Thomas Kienberger von der Montanuni Leoben hält das Projekt „Netzraum Kärnten“ für notwendig.

Mit Blick auf das Projekt „Netzraum Kärnten“, bei dem zwischen Lienz und Obersielach in Kärnten eine 380-kV-Stromleitung gebaut werden soll, haben sich bereits die unterschiedlichsten Akteur:innen zu Wort gemeldet. Während die APG als Projektverantwortliche aus naheliegenden Gründen die Notwendigkeit der neuen Verbindung betont und Unterstützung vonseiten der Osttiroler Industrie erhielt, übten Bürgerinitiativen und nicht zuletzt auch die Kärntner und Tiroler Umweltanwaltschaft Kritik.

Doch wie wird das Vorhaben von APG und KNG aus einer wissenschaftlichen Perspektive beurteilt? Rede und Antwort in dieser Frage steht gegenüber Dolomitenstadt Thomas Kienberger, Leiter des Departments „Umwelt- und Energieverfahrenstechnik“ an der Montanuniversität Leoben. In seiner Forschung und Lehre beschäftigt sich Kienberger schwerpunktmäßig mit dem Ziel, mittels interdisziplinärer und systemischer Ansätze die Effizienz und Flexibilität von öffentlichen Energiesystemen sowie von industriellen Energiesystemen zu optimieren.


Eine banale Frage am Beginn, wie unterscheidet sich eine 380 kV-Leitung von einer 110- oder 220-kV-Leitung?

Technisch betrachtet von der Betriebsspannung, die bei einer 110-kV-Leitung eben 110.000 Volt beträgt. Optisch sieht man sechs Leiterseile plus ein Erdseil.
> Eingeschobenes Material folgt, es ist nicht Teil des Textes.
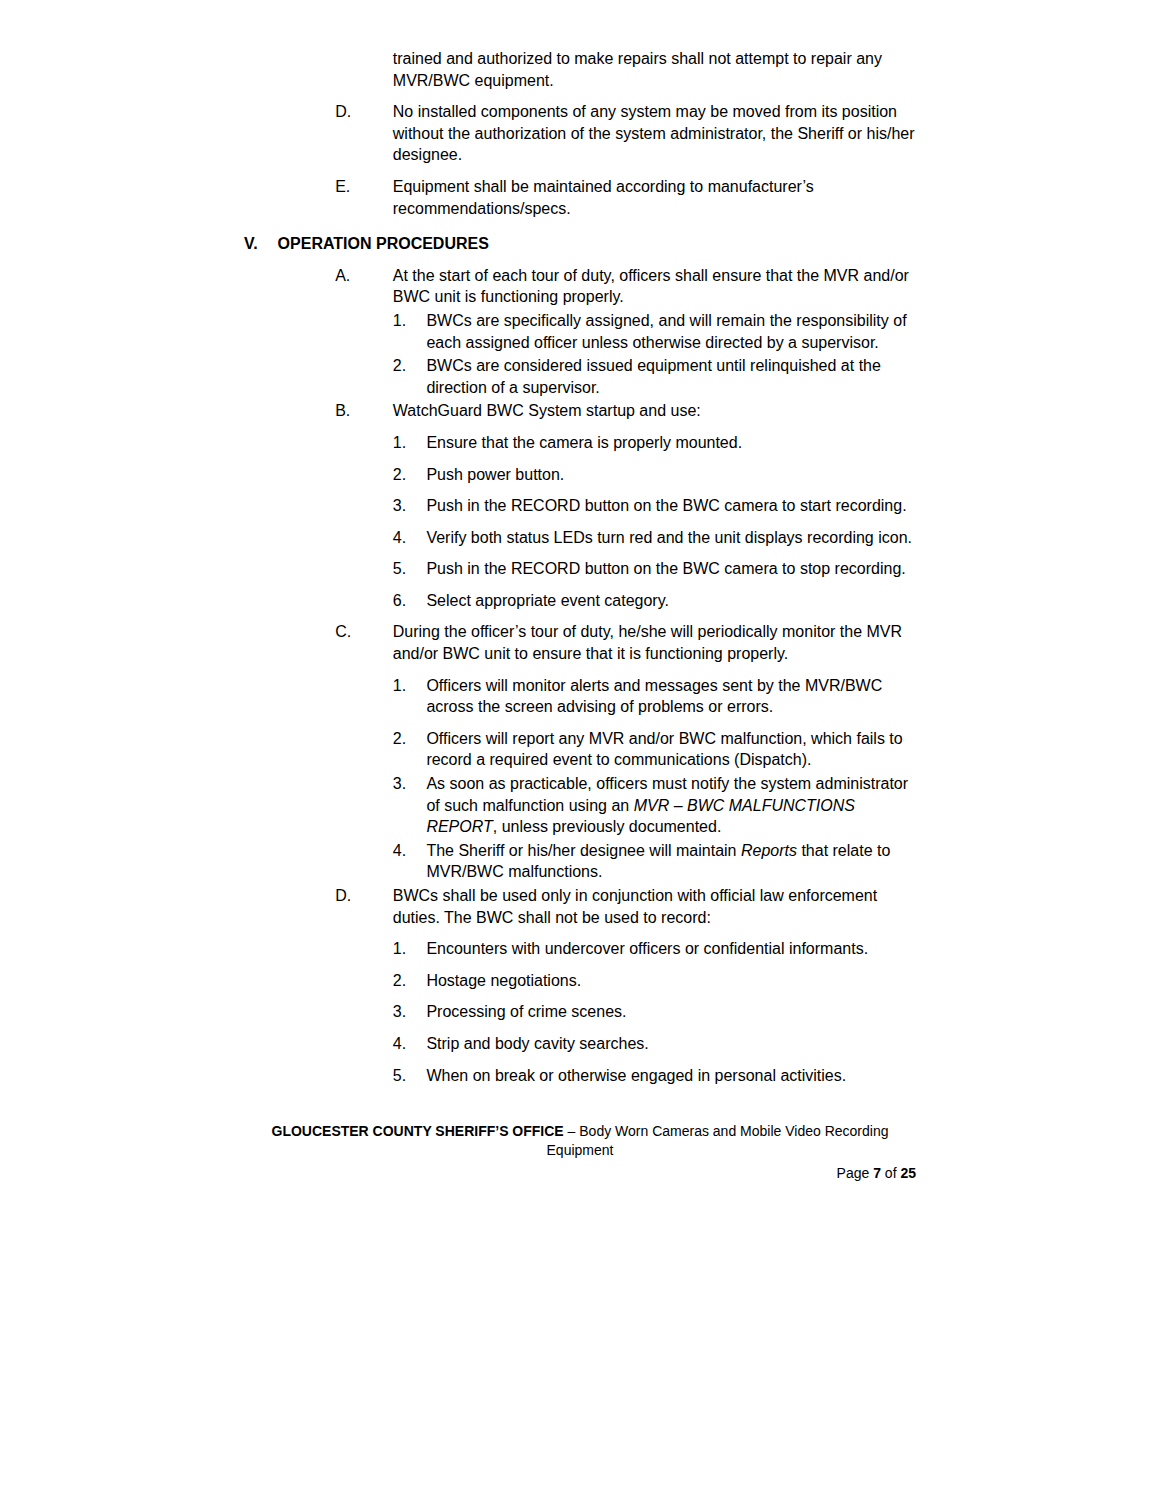trained and authorized to make repairs shall not attempt to repair any MVR/BWC equipment.
D. No installed components of any system may be moved from its position without the authorization of the system administrator, the Sheriff or his/her designee.
E. Equipment shall be maintained according to manufacturer’s recommendations/specs.
V. OPERATION PROCEDURES
A. At the start of each tour of duty, officers shall ensure that the MVR and/or BWC unit is functioning properly.
1. BWCs are specifically assigned, and will remain the responsibility of each assigned officer unless otherwise directed by a supervisor.
2. BWCs are considered issued equipment until relinquished at the direction of a supervisor.
B. WatchGuard BWC System startup and use:
1. Ensure that the camera is properly mounted.
2. Push power button.
3. Push in the RECORD button on the BWC camera to start recording.
4. Verify both status LEDs turn red and the unit displays recording icon.
5. Push in the RECORD button on the BWC camera to stop recording.
6. Select appropriate event category.
C. During the officer’s tour of duty, he/she will periodically monitor the MVR and/or BWC unit to ensure that it is functioning properly.
1. Officers will monitor alerts and messages sent by the MVR/BWC across the screen advising of problems or errors.
2. Officers will report any MVR and/or BWC malfunction, which fails to record a required event to communications (Dispatch).
3. As soon as practicable, officers must notify the system administrator of such malfunction using an MVR – BWC MALFUNCTIONS REPORT, unless previously documented.
4. The Sheriff or his/her designee will maintain Reports that relate to MVR/BWC malfunctions.
D. BWCs shall be used only in conjunction with official law enforcement duties. The BWC shall not be used to record:
1. Encounters with undercover officers or confidential informants.
2. Hostage negotiations.
3. Processing of crime scenes.
4. Strip and body cavity searches.
5. When on break or otherwise engaged in personal activities.
GLOUCESTER COUNTY SHERIFF’S OFFICE – Body Worn Cameras and Mobile Video Recording Equipment
Page 7 of 25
Bei einer 380-kV-Leitung sind es auch diese sechs Seile plus ein Erdseil, hier aber für 380.000 Volt. Das hat eine einfache Konsequenz: Wenn die Spannung höher wird, werden die entsprechenden Isolationsabstände größer und die Leitung muss viel mächtiger gebaut werden. Wenn man so will, kann man eine 110.000 Volt-Leitung am Waldrand verstecken, aber mit einer 380er geht das nicht mehr.

Aus einer höheren Leistung folgen somit automatisch höhere Strommaste?

Die höhere Betriebsspannung erlaubt eine höhere Leistung und somit werden die Maste höher. Das Erscheinungsbild einer 380.000 Volt-Leitung ist dadurch mächtiger in der Landschaft.

„Wenn man so will, kann man eine 110.000 Volt-Leitung am Waldrand verstecken, aber mit einer 380er geht das nicht mehr.“

Thomas Kienberger, Montanuniversität Leoben

Ein Argument für den Leitungsausbau zielt auf die Versorgungssicherheit ab. Braucht es die neue Stromleitung für die Versorgungssicherheit?

Hier muss man zwischen der kleinräumigen Versorgungssicherheit und dem großen, europäischen Bild differenzieren. Kleinräumig betrachtet kommt es in Kärnten und wohl auch in Osttirol bei Schneelagen im Winter oder bei Vermurungen immer wieder zu Stromausfällen, bei denen die Versorgung mehr oder weniger lang unterbrochen ist, wo aber Tinetz oder Kärnten Netz schnell reagieren. Diese kleinräumige Perspektive hat jetzt noch nicht viel mit der 380.000 Volt-Leitung zu tun.

Es geht aber auch darum, in die Zukunft zu schauen und da merkt man einfach, dass das übergeordnete Übertragungsnetz immer mehr Eingriffe braucht. Diese Eingriffe nennt man Redispatch-Maßnahmen, die dazu führen, dass man von einem sehr gemütlichen Betriebszustand der Vergangenheit in eine Stresssituation kommt. Wenn man dann nicht an einen Übertragungsnetzausbau denkt, wird irgendwann die Versorgungssicherheit aus der übergeordneten Perspektive zu leiden beginnen.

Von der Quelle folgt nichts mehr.